Texto do exercício:
────

O diretor pedagógico do pré-vestibular Chromos, Aimã Sampaio, porém, minimiza os efeitos da mobilidade de estudantes. “Na prática, o deslocamento de alunos de um estado para outro não tem ocorrido. Há dados recentes comprovando que 80% das vagas tinham sido, a princípio, ocupadas por alunos de fora, mas que não se matricularam”, afirma, sem se referir especificamente à UFMG. “Haverá, sim, a necessidade de mais chamadas para preencher as vagas, mas acabarão nas mãos de quem está em gravitando em torno de BH”, acredita.
Surpreendidos
O fato é que, nos lares mineiros, a preocupação de pais e filhos já é grande. A estudante Rafaela Cristina Souza de Oliveira, de 18, aluna do Chromos, que está em dúvida entre direito e administração, diz que foi pega desprevenida. “Todo ano há boatos, mas, como nunca se concretizaram, nos preparamos para a primeira etapa com o Enem e, depois, para a segunda com questões abertas”, conta. Para Rafaela, é falsa a impressão de uma seleção mais fácil. “Neste primeiro momento, odiei a notícia, pois, sendo em nível nacional, ficará bem mais difícil. Antes, se eu tirasse nota melhor em exatas, tinha diferencial para ir para a fase seguinte. Agora, tem que ir bem em tudo. Em um curso concorrido, será preciso um mínimo de 850 pontos para garantir a aprovação”, relata.
A administradora Lígia Lemos da Costa, de 49, teme pelo futuro da filha, Amanda Costa, de 18, que estuda em escola particular da capital. “Fiquei apavorada com a notícia. Minha filha vai tentar engenharia química, que foi um dos mais concorridos deste ano, e, agora, a tendência é piorar. Ela terá de fazer o caminho inverso também: provas em outros estados, para garantir uma vaga em federal. Senão, o jeito será estudar em uma universidade particular”, diz.
Tira-dúvidas
O que é o Sisu?
» É um sistema informatizado do Ministério da Educação, por meio do qual instituições públicas de educação superior oferecem vagas a candidatos participantes do Enem.

────

Registros extraídos:
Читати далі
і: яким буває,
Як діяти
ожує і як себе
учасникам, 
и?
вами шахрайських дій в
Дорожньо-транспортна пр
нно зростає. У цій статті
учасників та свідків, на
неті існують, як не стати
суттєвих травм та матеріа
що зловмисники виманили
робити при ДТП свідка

────

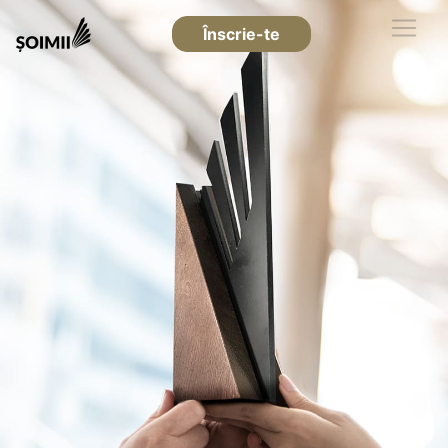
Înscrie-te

────

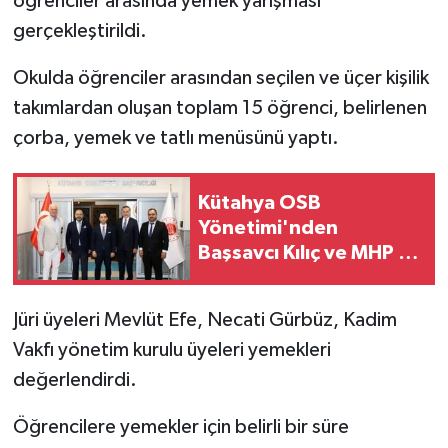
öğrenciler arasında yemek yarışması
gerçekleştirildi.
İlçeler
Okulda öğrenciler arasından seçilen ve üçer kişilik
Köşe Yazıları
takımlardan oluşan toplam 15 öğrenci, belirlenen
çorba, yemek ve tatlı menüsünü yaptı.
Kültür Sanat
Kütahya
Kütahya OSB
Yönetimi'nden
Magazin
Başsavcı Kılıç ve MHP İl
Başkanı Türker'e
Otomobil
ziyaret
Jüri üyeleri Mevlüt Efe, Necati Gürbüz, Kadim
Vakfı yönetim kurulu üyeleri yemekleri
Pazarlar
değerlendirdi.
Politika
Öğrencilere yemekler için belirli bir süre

────

Tarefas a cumprir:
**1.** Resuma em duas frases o texto sobre o Sisu.
**2.** Extraia do texto sobre o Sisu, sem alterações, o trecho que começa nas palavras "A administradora Lígia" e termina após as palavras "participantes do Enem.".

Respostas por tarefa:
**1.** Aimã Sampaio, diretor pedagógico do pré-vestibular Chromos, minimiza os efeitos da mobilidade de estudantes e acredita que, mesmo com mais chamadas, as vagas acabarão nas mãos de quem está em torno de BH. Já a estudante Rafaela Cristina Souza de Oliveira e a administradora Lígia Lemos da Costa dizem ter sido pegas de surpresa e temem uma seleção mais difícil, por ser em nível nacional.

**2.**
A administradora Lígia Lemos da Costa, de 49, teme pelo futuro da filha, Amanda Costa, de 18, que estuda em escola particular da capital. “Fiquei apavorada com a notícia. Minha filha vai tentar engenharia química, que foi um dos mais concorridos deste ano, e, agora, a tendência é piorar. Ela terá de fazer o caminho inverso também: provas em outros estados, para garantir uma vaga em federal. Senão, o jeito será estudar em uma universidade particular”, diz.
Tira-dúvidas
O que é o Sisu?
» É um sistema informatizado do Ministério da Educação, por meio do qual instituições públicas de educação superior oferecem vagas a candidatos participantes do Enem.